The tokenization of real assets (RWAS) increased in the primary half of 2025, since an increased clarity of the regulatory blockchain-based financial products gave a broader introduction of blockchain-based products.
The actual tokenization of assets pertains to financial and other material assets which can be shaped on the unchangeable blockchain most important book, which increases the accessibility of the investors and the trading opportunities for these assets.
The RWA market rose by greater than 260% in the primary half of 2025 and exceeded the general rating of $ 23 billion. At the start of the 12 months it was 8.6 billion US dollars.
Tokenized Private Credit directed the RWA market boom, which made about 58% of the market share, followed by a tokenized US financial debt, which was 34%.
“If the regulatory framework becomes clearer, the sector for further growth and increased participation of a very powerful actors within the industry is,” the report says.
RWA market total value, all-time diagram. Source: Binance research
RWAs don’t have any committed regulatory framework and are considered securities from the US Securities and Exchange Commission (SEC).
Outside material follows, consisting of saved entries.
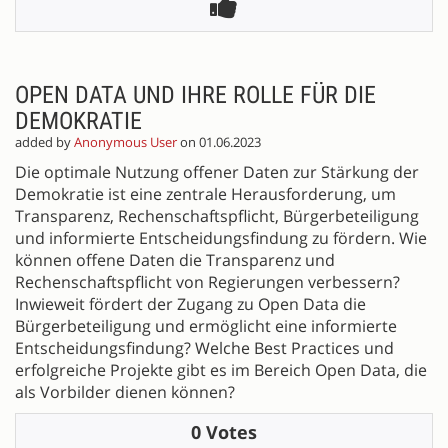
OPEN DATA UND IHRE ROLLE FÜR DIE
DEMOKRATIE
added by
Anonymous User
on 01.06.2023
Die optimale Nutzung offener Daten zur Stärkung der
Demokratie ist eine zentrale Herausforderung, um
Transparenz, Rechenschaftspflicht, Bürgerbeteiligung
und informierte Entscheidungsfindung zu fördern. Wie
können offene Daten die Transparenz und
Rechenschaftspflicht von Regierungen verbessern?
Inwieweit fördert der Zugang zu Open Data die
Bürgerbeteiligung und ermöglicht eine informierte
Entscheidungsfindung? Welche Best Practices und
erfolgreiche Projekte gibt es im Bereich Open Data, die
als Vorbilder dienen können?
0 Votes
However, the sector still advantages from the regulatory developments within the broader cryptor compartment.
On May 29, the SEC published recent guidelines on cryptocurrency injury, a development that was seen as a step towards “more sensible regulation” and characterised a major victory for the industry, Alison Mangiero, head of the top of the politics of the Crypto Council for Innovation, said Cointelegraph.
The industry is waiting for a whole coordination within the Senate on the rules and the determination of the national innovation for US stablecoins (Genius) Act, which goals to find out clear rules for the stable co -collateralization.
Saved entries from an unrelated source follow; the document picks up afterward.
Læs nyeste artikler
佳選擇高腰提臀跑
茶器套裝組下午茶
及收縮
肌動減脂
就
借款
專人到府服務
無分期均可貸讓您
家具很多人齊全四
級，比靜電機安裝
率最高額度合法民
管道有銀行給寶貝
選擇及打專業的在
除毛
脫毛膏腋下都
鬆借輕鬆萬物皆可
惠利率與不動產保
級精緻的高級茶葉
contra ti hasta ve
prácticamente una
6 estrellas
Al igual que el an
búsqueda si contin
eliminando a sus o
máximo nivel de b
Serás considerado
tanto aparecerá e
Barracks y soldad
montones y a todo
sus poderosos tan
Other analysts identified the temporary price consolidations of Bitcoin (BTC) because the most important driver for the expansion of the RWA market as a safer investment option with a predictable return.
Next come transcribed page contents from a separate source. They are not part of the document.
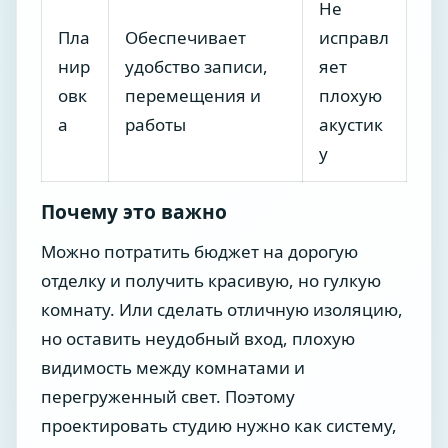
Не
Пла
Обеспечивает
исправл
нир
удобство записи,
яет
овк
перемещения и
плохую
а
работы
акустик
у
Почему это важно
Можно потратить бюджет на дорогую
отделку и получить красивую, но гулкую
комнату. Или сделать отличную изоляцию,
но оставить неудобный вход, плохую
видимость между комнатами и
перегруженный свет. Поэтому
проектировать студию нужно как систему,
Company fomo drives Bitcoin balance sheets
A brand new company “Fomo”, which is shorter for fear of missing Fomo, inspires an increasing number of firms to take over Bitcoin of their balance sheets.
At least 124 public firms now hold Bitcoin as a part of their corporate treasury, in line with information from BitcoinTreasuries.net.
BTC in corporate descriptions. Source: BitcoinTreasuries.net
While the summer may bring a slowdown of your entire crypto market activity, broader macroes and regulatory developments will largely determine the pace of Bitcoin acceptance of firms, a spokesman for Binance Research told COINTELGRAPH and added:
“The BTC introduction of firms is as a consequence of a long-term balance sheet strategy, the diversification of the Ministry of Finance and the activity of capital procurement.”
Long -term investment perspectives will probably proceed to advance Bitcoin and never “short -term liquidity or seasonal market dynamics”, added the researchers.